§ SELECTION

# # #

Little worlds within themselves: the use of islands as setting and structural elements within games, part 1

Today marks the last day of the festival week held on the small island where I was raised. In honour of this, I’ll be writing a mini-series on the use of islands as settings and gameplay structures in various games.

Titles that have utilised islands range from cartoon-platformer Crash Bandicoot (1996) through fantastical adventure-JRPG Kingdom Hearts (2002) to action-horror classic Resident Evil 4 (2005). Some games’ settings are comprised entirely of a single island (typically) divided into sub-worlds and levels, with titles such as Yoshi’s Island (1995) unsurprisingly being notable examples. In other games, islands are smaller structures within the overall world, acting as levels, stages or sub-worlds themselves. Islands have also become a recurrent feature in several long-running franchises, including both Zelda and Mario.

Like many elements of game-design, the use of islands within games has borrowed heavily (and often simplistically) from clichés developed in other media. It will come as no surprise then that depictions of islands across numerous games have been somewhat limited in terms of style and aesthetics. Numerous examples fall under the tropical or exotic label, and many others serve merely as ‘evil lairs’. However, there are some functions served by game islands that are likely unique to the medium, and which are facilitated by the needs of traditional game-world structures.

# # #

§ ROWS
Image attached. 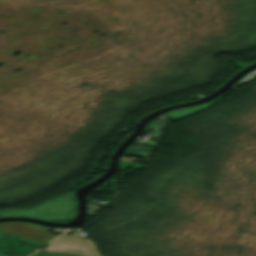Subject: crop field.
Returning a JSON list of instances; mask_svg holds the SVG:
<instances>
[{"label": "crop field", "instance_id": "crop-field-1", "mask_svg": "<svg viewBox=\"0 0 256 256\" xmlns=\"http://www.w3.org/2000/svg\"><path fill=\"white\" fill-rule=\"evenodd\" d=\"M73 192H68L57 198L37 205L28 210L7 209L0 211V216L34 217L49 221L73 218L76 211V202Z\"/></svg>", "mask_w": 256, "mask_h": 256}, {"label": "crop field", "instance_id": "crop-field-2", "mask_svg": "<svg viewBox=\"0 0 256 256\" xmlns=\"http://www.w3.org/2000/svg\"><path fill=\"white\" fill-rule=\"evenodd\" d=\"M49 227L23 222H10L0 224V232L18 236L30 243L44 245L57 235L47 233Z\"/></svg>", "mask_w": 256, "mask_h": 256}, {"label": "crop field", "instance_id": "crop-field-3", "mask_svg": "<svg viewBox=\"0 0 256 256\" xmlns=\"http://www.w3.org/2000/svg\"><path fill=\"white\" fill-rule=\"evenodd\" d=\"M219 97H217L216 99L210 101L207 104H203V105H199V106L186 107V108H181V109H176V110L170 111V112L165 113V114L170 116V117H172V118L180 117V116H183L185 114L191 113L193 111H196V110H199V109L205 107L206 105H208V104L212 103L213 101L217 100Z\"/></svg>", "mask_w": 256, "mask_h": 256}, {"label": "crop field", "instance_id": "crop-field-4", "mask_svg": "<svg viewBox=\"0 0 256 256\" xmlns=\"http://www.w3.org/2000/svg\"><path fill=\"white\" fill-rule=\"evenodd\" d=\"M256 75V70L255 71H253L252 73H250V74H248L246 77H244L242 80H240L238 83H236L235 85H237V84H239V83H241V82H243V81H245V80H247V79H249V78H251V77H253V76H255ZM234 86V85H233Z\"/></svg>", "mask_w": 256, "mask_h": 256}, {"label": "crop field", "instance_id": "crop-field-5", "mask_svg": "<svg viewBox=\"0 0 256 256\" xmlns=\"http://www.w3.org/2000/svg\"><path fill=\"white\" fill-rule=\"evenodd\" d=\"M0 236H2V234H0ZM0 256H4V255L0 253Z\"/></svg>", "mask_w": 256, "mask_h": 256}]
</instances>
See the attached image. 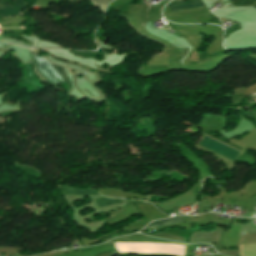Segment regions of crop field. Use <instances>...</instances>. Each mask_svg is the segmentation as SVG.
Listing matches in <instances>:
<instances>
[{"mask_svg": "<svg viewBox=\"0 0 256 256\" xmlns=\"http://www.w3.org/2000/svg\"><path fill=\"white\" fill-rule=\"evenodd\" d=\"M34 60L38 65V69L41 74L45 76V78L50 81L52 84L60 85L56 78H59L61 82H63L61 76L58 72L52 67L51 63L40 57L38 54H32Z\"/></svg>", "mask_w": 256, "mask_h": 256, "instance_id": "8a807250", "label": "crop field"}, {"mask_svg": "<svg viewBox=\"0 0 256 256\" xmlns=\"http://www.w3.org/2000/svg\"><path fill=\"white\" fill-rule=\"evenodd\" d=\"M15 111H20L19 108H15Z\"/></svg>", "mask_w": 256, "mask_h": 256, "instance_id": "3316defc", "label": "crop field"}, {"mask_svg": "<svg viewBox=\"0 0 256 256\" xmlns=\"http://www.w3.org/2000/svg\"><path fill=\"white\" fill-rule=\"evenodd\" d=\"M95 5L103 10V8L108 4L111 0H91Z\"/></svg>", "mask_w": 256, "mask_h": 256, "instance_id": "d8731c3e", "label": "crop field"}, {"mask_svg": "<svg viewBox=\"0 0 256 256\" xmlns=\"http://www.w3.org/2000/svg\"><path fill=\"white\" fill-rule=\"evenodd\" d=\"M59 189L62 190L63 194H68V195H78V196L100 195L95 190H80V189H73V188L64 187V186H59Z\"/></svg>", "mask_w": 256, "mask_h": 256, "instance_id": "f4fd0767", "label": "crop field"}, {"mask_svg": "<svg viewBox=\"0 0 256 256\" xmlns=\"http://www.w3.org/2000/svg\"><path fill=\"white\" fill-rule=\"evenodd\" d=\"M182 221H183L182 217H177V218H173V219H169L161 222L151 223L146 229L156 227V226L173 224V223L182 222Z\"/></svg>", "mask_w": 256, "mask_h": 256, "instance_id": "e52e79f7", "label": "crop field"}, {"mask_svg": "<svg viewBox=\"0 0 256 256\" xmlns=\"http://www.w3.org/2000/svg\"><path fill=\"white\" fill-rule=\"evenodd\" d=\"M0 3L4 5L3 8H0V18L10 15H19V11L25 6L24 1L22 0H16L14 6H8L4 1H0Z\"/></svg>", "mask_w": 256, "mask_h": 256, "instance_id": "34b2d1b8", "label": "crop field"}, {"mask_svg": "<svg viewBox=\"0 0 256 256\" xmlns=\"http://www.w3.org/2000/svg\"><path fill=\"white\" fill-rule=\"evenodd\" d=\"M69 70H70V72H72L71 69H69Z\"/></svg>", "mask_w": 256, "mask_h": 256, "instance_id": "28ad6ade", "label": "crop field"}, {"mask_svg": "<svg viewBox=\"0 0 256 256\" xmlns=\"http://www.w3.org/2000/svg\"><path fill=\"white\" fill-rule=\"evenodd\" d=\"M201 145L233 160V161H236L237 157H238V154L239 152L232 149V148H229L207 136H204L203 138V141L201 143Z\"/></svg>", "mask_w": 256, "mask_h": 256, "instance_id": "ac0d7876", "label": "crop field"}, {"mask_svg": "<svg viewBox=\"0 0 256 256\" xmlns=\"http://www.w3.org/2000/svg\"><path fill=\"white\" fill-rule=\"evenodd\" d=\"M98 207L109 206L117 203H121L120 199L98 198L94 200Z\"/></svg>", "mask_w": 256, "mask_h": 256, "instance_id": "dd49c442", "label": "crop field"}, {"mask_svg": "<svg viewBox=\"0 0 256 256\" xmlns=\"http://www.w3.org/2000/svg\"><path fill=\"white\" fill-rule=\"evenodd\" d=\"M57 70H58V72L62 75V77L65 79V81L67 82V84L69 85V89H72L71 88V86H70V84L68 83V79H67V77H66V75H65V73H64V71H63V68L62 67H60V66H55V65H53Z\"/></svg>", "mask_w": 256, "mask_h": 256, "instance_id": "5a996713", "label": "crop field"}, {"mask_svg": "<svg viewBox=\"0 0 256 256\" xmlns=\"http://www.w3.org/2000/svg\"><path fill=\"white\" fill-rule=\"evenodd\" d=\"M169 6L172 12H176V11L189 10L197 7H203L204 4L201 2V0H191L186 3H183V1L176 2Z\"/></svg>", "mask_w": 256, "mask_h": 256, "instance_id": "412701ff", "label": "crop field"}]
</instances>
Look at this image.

# # #

§ WORK TO COMPLETE
1. In the essay on islands in games, reproduce the part that opens with the words containing "Like many elements" and closes with "traditional game-world structures.", substituting "tropes" for "clichés".
2. List every individual game that the essay on islands in games names together with a release year.
The entries above come from a source separate from the essay.

§ SOLVED TASKS
1.
Like many elements of game-design, the use of islands within games has borrowed heavily (and often simplistically) from tropes developed in other media. It will come as no surprise then that depictions of islands across numerous games have been somewhat limited in terms of style and aesthetics. Numerous examples fall under the tropical or exotic label, and many others serve merely as ‘evil lairs’. However, there are some functions served by game islands that are likely unique to the medium, and which are facilitated by the needs of traditional game-world structures.

2.
- Crash Bandicoot (1996)
- Kingdom Hearts (2002)
- Resident Evil 4 (2005)
- Yoshi’s Island (1995)